An exact copy of every entry is needed, without the pictures.

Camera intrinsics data
'''

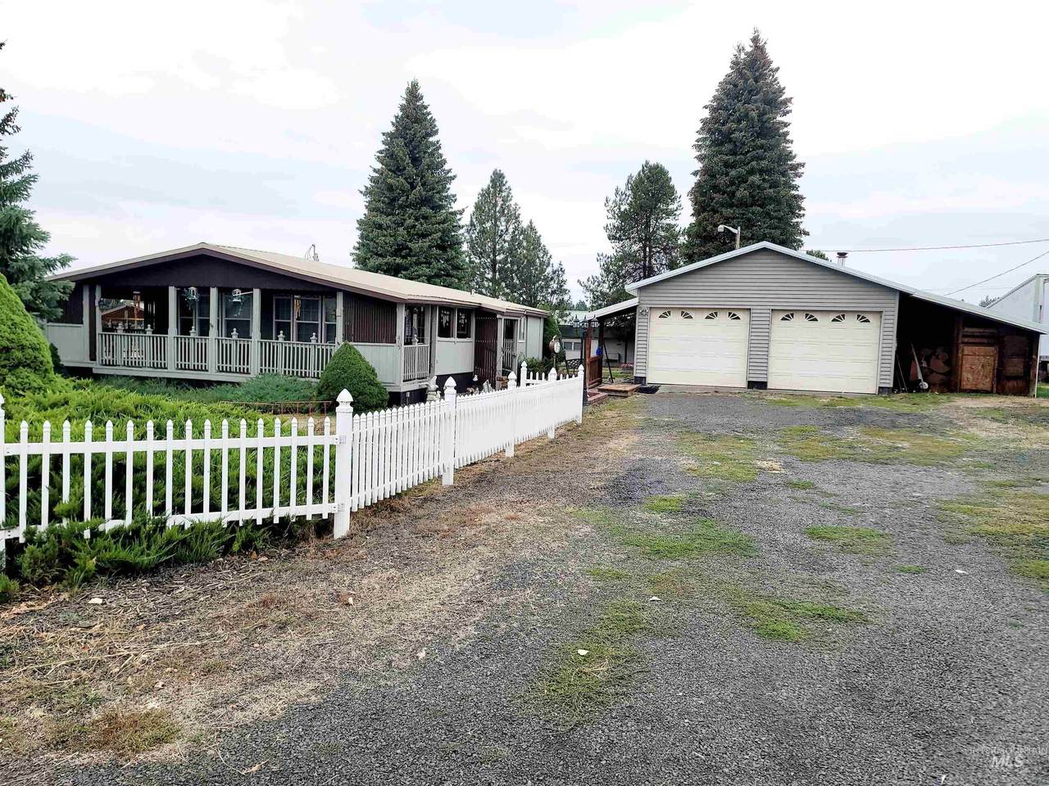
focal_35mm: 25
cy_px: 393
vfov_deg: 54.9
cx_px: 524
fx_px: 758
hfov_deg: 69.4
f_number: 1.8
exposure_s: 1/208
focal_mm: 7
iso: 20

'''

● Answer below
focal_35mm: 25
cy_px: 393
vfov_deg: 54.9
cx_px: 524
fx_px: 758
hfov_deg: 69.4
f_number: 1.8
exposure_s: 1/208
focal_mm: 7
iso: 20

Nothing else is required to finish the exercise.